The weekly meeting ensured all aspects of the scope of work could be discussed without delay.
Recognition of the risks at the project outset proved to be a key activity given the requirement to extend the schedule based on delays in supplier responses and a lack of relevant available data for use of oils and greases in hydrogen service.
The execution and logical process of the project remained consistent from the outset with an extension to the duration required in order to obtain the right level of data to make recommendations.
A lessons learnt session was held during the project closure meeting in which a number of unplanned and planned successes and improvement opportunities were identified:
Planned Success
· Project Management
o Wood under the guidance of National Gas managed the project well from start to finish.
· Client Engagement – Innovation & SMEs
o Engagement from National Gas internal colleagues was in general very good, with prompt responses to requests for information.
Planned Improvement Opportunities
· Vendor Response – target specific suppliers with longer term view
o To improve the quality of vendor responses it was suggested that longer-term, strategic partnerships should be considered.
· Project start and finish dates over holidays
o The project start was slow due to summer holidays of key staff from both Wood and National Gas. Furthermore, the project reporting phase occurred over the Christmas holidays further delaying the project. This led to a change control for time being required.
o Future projects should consider holidays when planning key project activities.
· Operations & NGS Engagement
o Whilst there was good engagement from the Asset Engineering and Innovation teams at National Gas, the project might have benefitted from more involvement from the Operations and National Gas Services teams, as these are the people who use the products regularly.
o These stakeholders will be key in future phases.
Unplanned Improvement Opportunities
· Opportunity for Site Visits & Data Gathering – establish Full Asset List
o A more complete and robust product list might have been achieved if visits to National Gas sites had been included in scope of work.

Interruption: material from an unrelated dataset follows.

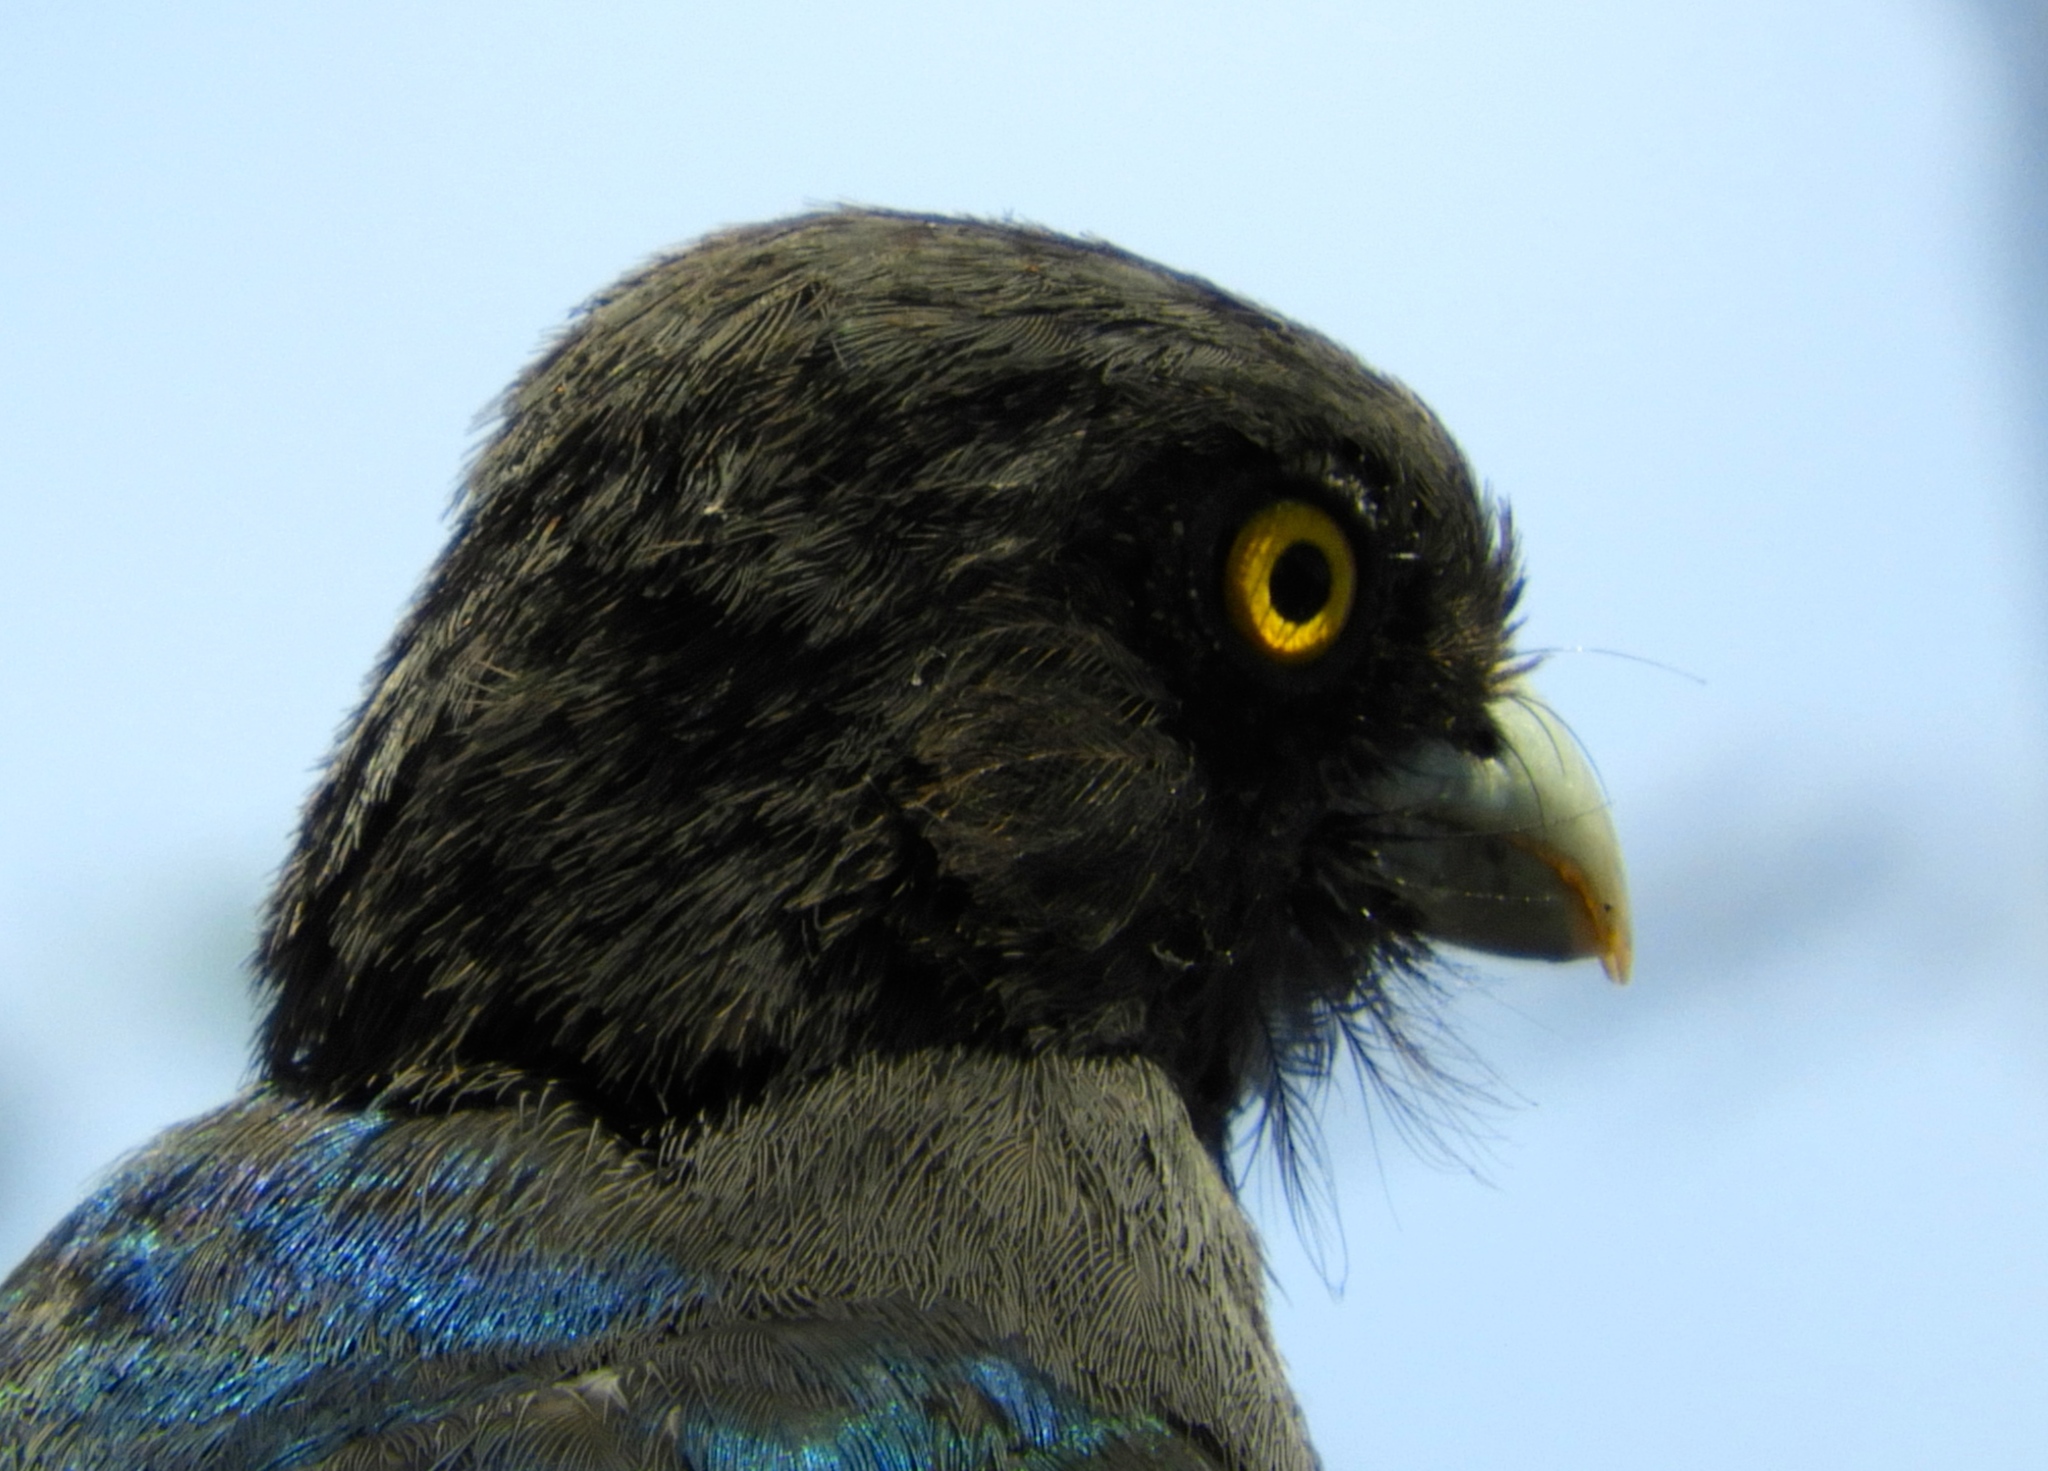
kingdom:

· Established-Vendor Engagement - difficult to obtain information
o Even though many external companies were approached there appeared to be a lack of willingness to engage with discussions on this topic.

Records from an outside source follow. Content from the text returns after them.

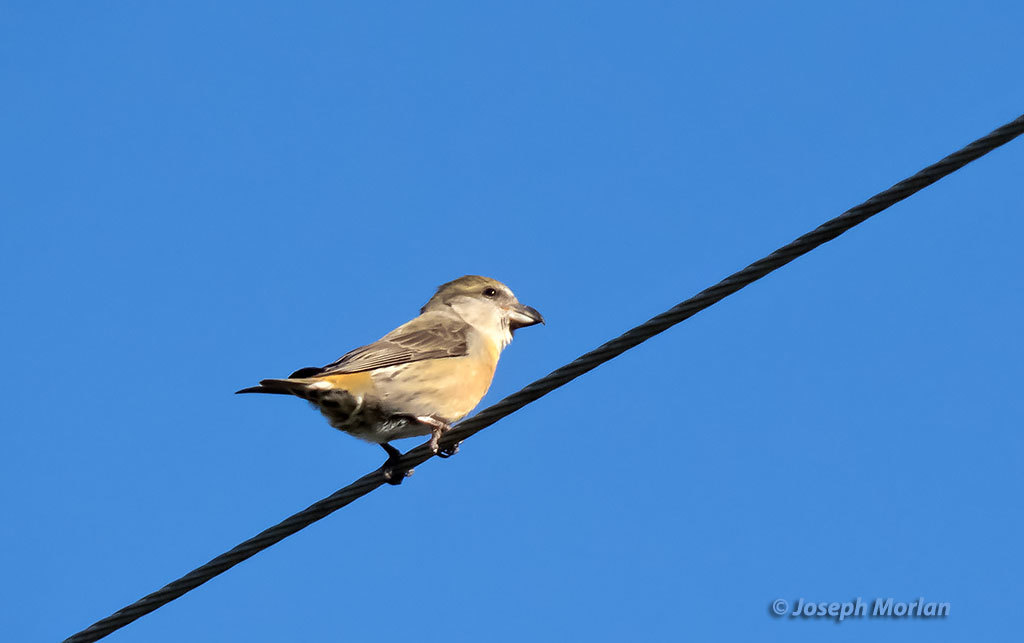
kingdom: Animalia
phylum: Chordata
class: Aves
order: Passeriformes
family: Fringillidae
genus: Loxia
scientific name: Loxia curvirostra
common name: Red crossbill
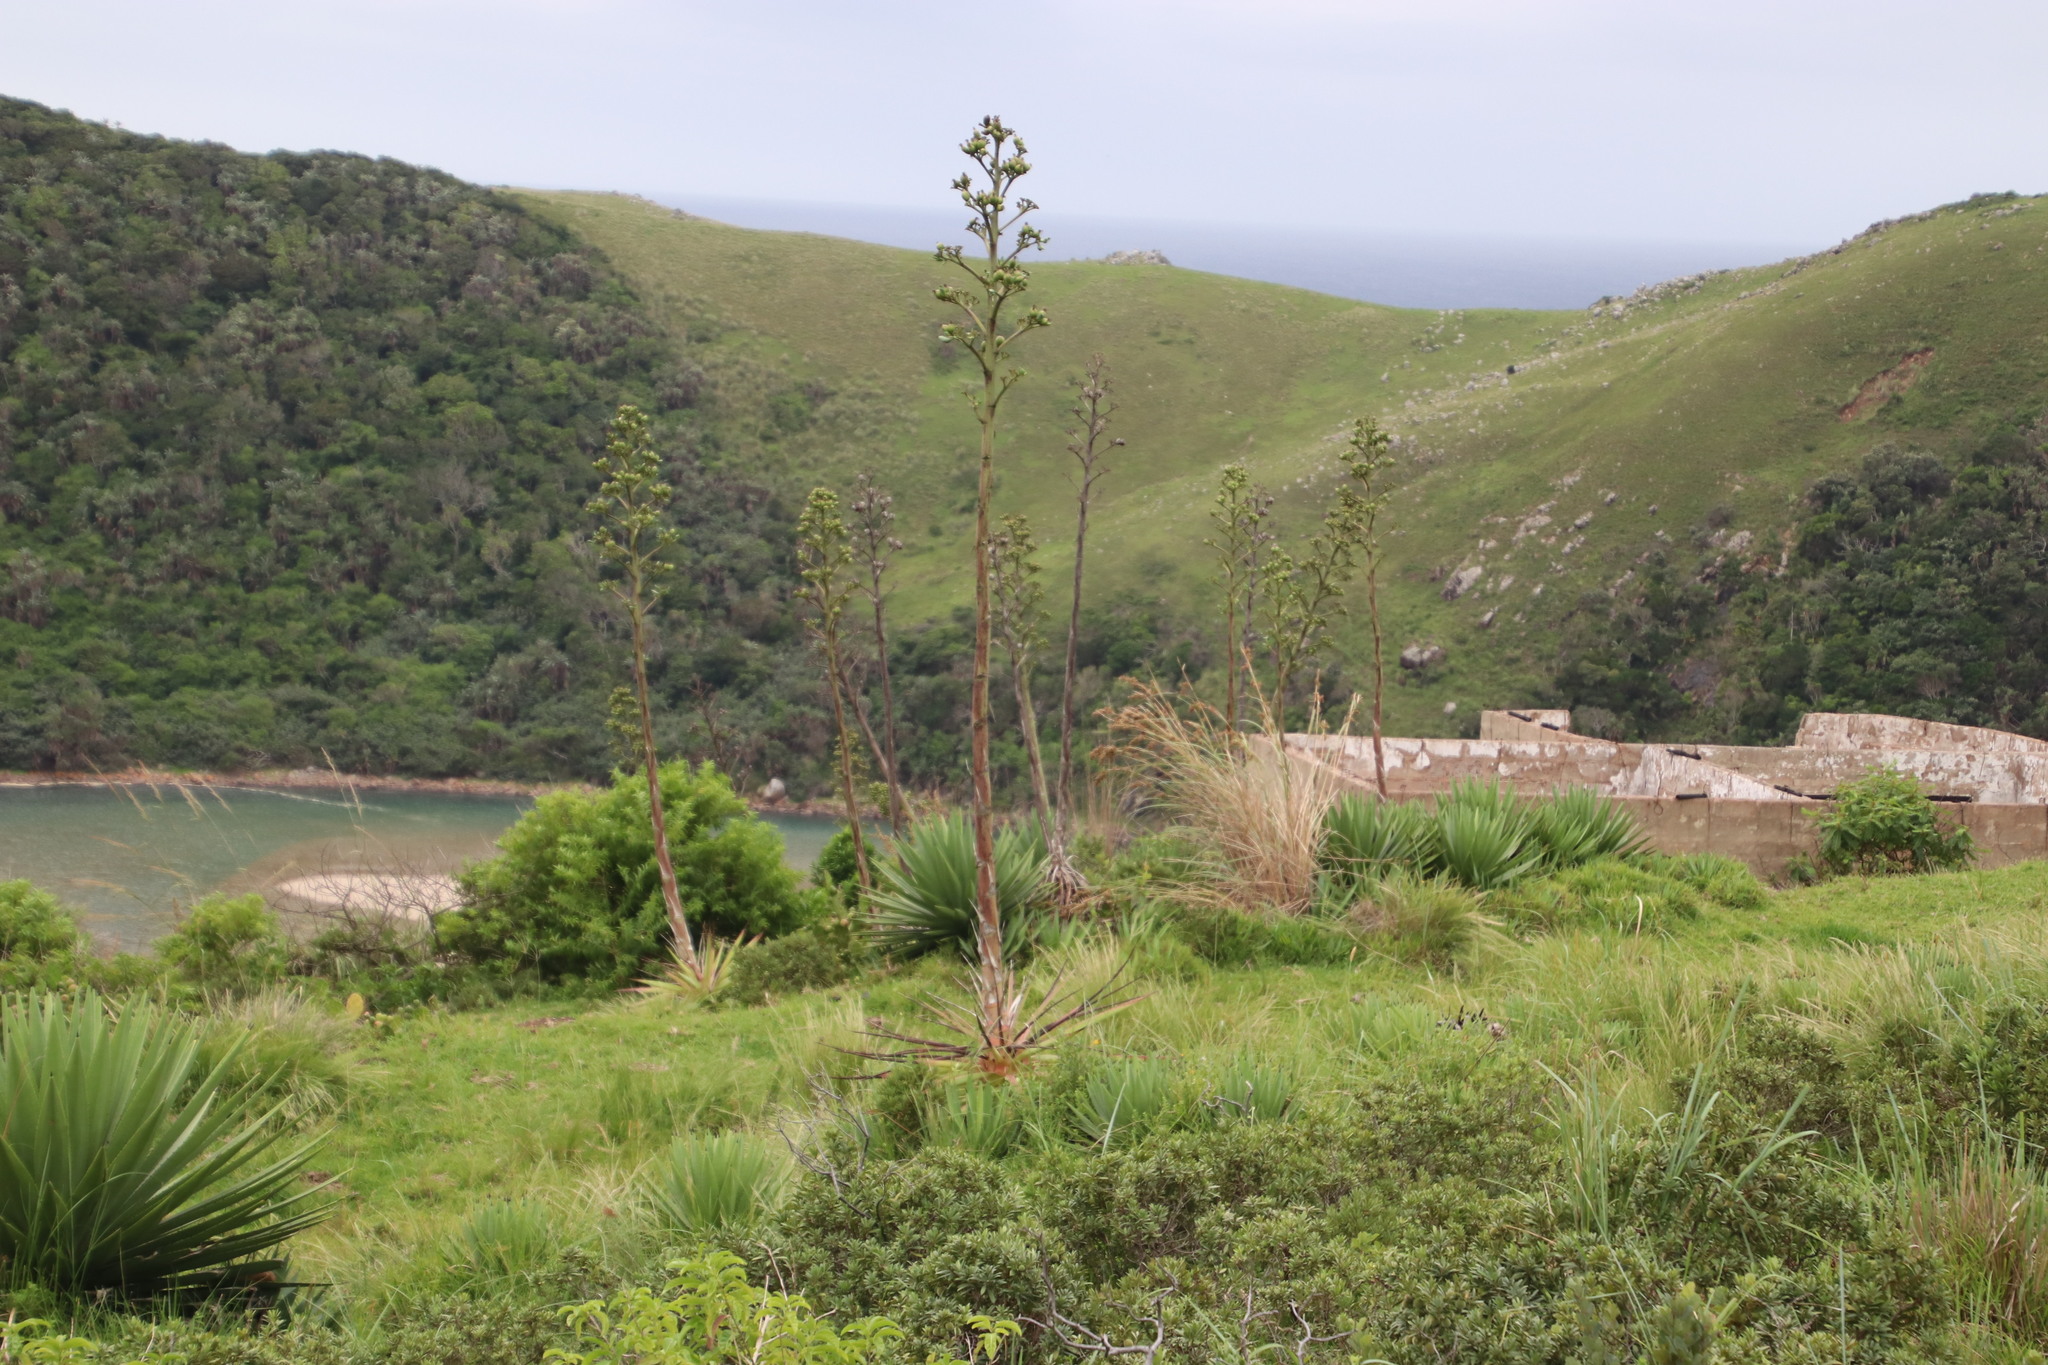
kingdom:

o It was surprising how little work had been seemingly carried out on the compatibility of oils and greases to high-pressure hydrogen.
· Available H2 Research – conduct precursory research prior to project
o Suggestion that if some preliminary research had been conducted prior to project start it would have identified the lack of data in the literature on this topic, which could have saved time and enabled more efficient project delivery.
o The funding mechanism available to National Gas means that such research is not easily carried out.